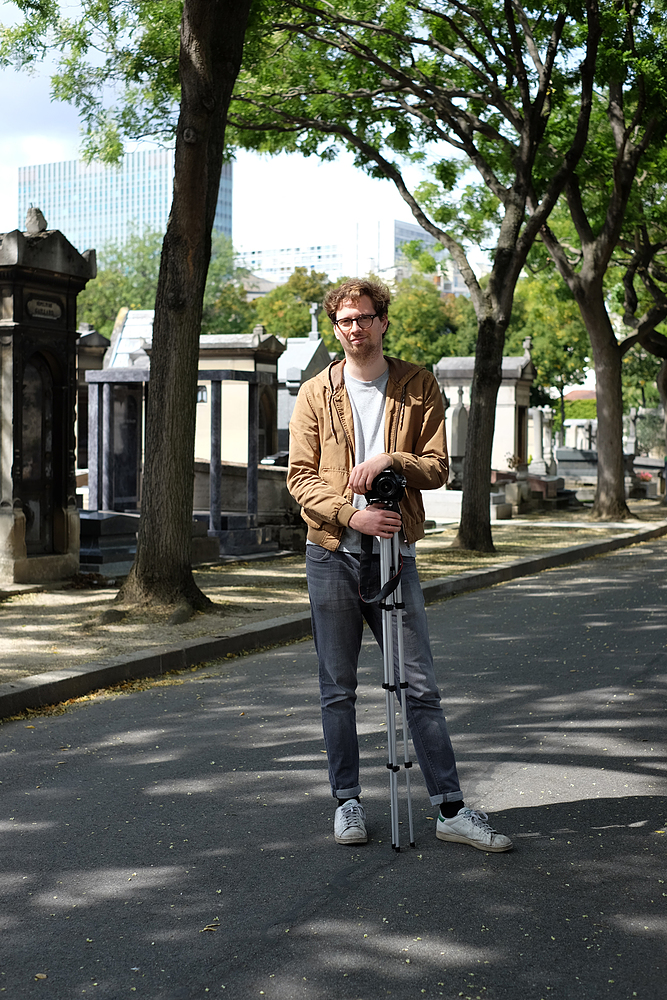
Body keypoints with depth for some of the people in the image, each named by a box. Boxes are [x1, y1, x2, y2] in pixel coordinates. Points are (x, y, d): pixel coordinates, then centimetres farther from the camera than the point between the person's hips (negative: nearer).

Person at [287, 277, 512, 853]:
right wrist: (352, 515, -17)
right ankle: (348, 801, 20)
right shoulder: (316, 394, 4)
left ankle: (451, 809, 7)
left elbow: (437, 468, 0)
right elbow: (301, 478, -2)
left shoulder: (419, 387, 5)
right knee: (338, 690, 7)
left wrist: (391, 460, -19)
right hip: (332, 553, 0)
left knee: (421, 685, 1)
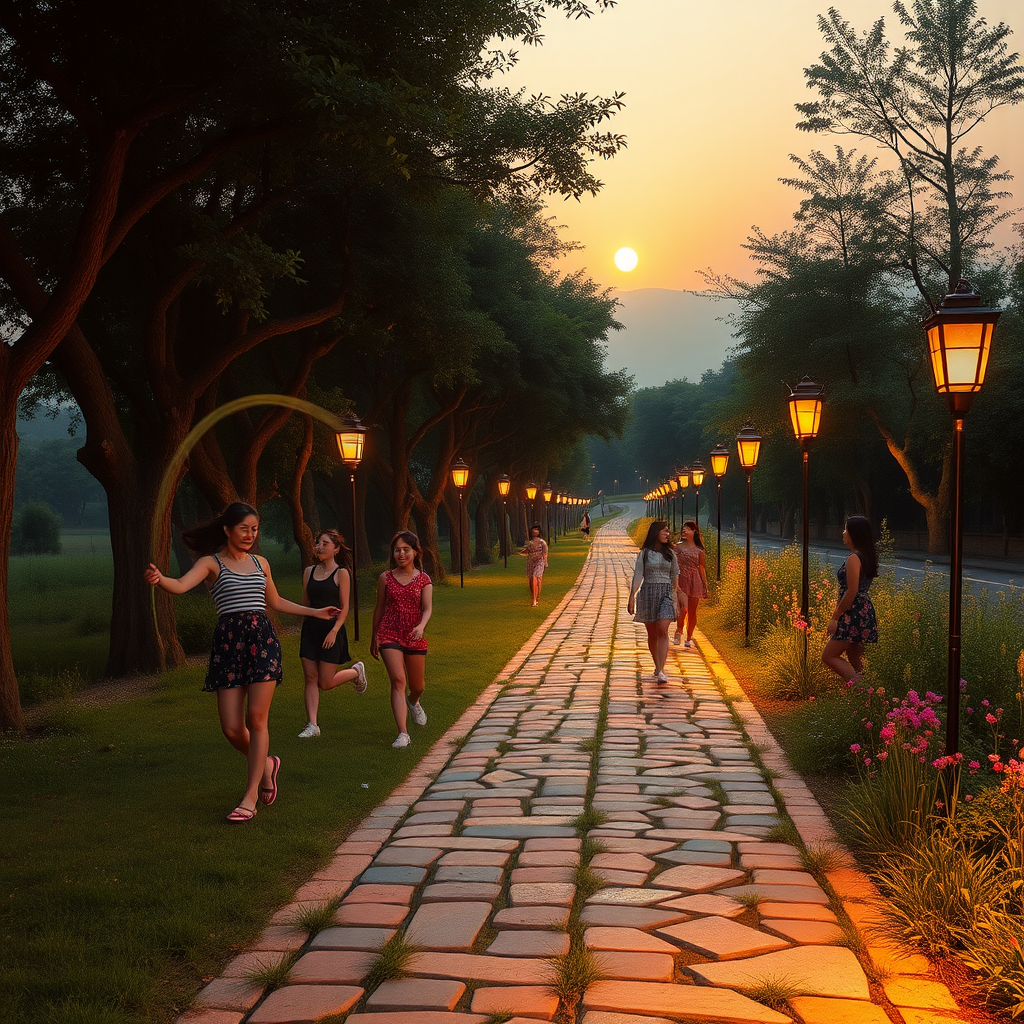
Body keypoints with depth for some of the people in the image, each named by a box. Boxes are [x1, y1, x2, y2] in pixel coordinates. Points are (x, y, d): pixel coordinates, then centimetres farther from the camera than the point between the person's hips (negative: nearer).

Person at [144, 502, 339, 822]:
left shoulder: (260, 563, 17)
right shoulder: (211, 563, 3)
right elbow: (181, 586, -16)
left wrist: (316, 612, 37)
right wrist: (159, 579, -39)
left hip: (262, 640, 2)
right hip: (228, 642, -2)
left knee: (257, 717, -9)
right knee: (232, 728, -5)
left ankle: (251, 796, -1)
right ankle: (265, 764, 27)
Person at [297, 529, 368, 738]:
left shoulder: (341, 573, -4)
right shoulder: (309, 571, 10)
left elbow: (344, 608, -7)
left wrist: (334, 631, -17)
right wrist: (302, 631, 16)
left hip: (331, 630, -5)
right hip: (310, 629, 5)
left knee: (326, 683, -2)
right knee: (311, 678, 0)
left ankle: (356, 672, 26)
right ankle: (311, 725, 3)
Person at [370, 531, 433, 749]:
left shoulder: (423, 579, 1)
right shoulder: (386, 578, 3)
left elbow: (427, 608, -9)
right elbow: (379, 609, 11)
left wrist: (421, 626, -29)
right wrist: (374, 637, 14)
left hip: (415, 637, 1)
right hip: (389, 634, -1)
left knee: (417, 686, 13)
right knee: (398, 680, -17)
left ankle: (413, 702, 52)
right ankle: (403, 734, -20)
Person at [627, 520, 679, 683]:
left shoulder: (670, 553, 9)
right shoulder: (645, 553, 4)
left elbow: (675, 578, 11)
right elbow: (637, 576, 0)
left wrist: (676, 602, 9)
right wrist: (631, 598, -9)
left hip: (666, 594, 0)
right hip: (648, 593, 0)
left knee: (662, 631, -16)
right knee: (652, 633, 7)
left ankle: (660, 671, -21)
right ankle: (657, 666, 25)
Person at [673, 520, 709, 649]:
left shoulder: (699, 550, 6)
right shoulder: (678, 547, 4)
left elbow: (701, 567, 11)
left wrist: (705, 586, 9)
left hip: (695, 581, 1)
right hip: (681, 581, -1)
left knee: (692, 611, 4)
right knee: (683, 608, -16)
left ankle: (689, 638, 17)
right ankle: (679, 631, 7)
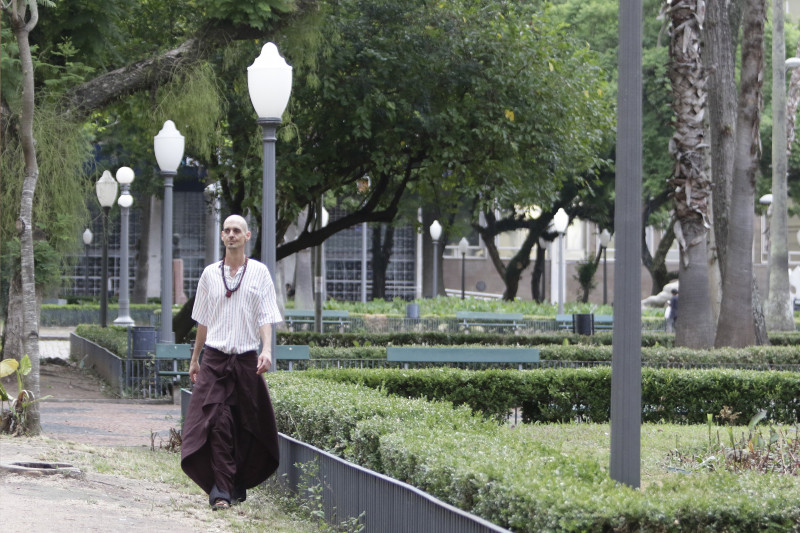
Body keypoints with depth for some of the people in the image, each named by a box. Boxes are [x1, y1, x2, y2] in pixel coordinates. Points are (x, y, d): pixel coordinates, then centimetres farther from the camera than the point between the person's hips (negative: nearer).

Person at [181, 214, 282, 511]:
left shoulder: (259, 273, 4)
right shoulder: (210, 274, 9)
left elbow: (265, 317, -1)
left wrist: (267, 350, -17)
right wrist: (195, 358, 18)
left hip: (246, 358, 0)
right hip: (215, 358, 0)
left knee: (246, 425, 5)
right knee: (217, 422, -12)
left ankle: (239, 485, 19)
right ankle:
•••
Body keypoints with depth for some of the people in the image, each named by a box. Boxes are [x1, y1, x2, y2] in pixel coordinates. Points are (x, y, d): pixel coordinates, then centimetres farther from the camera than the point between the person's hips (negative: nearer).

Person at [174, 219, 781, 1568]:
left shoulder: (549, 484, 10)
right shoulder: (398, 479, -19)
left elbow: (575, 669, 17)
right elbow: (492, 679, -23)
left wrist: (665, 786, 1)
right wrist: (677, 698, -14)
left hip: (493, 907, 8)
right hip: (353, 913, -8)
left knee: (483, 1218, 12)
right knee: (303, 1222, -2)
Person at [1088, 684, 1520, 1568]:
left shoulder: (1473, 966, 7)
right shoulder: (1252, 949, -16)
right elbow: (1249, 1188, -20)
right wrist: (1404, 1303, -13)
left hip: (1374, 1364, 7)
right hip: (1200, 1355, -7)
•••
Retype, exactly and in full, the lines above from the one containing "right elbow: (301, 478, -2)" through the one containing "left knee: (421, 685, 1)".

right elbow: (301, 478, -2)
left shoulder: (419, 387, 5)
right knee: (338, 690, 7)
left wrist: (391, 460, -19)
right hip: (332, 553, 0)
left knee: (421, 685, 1)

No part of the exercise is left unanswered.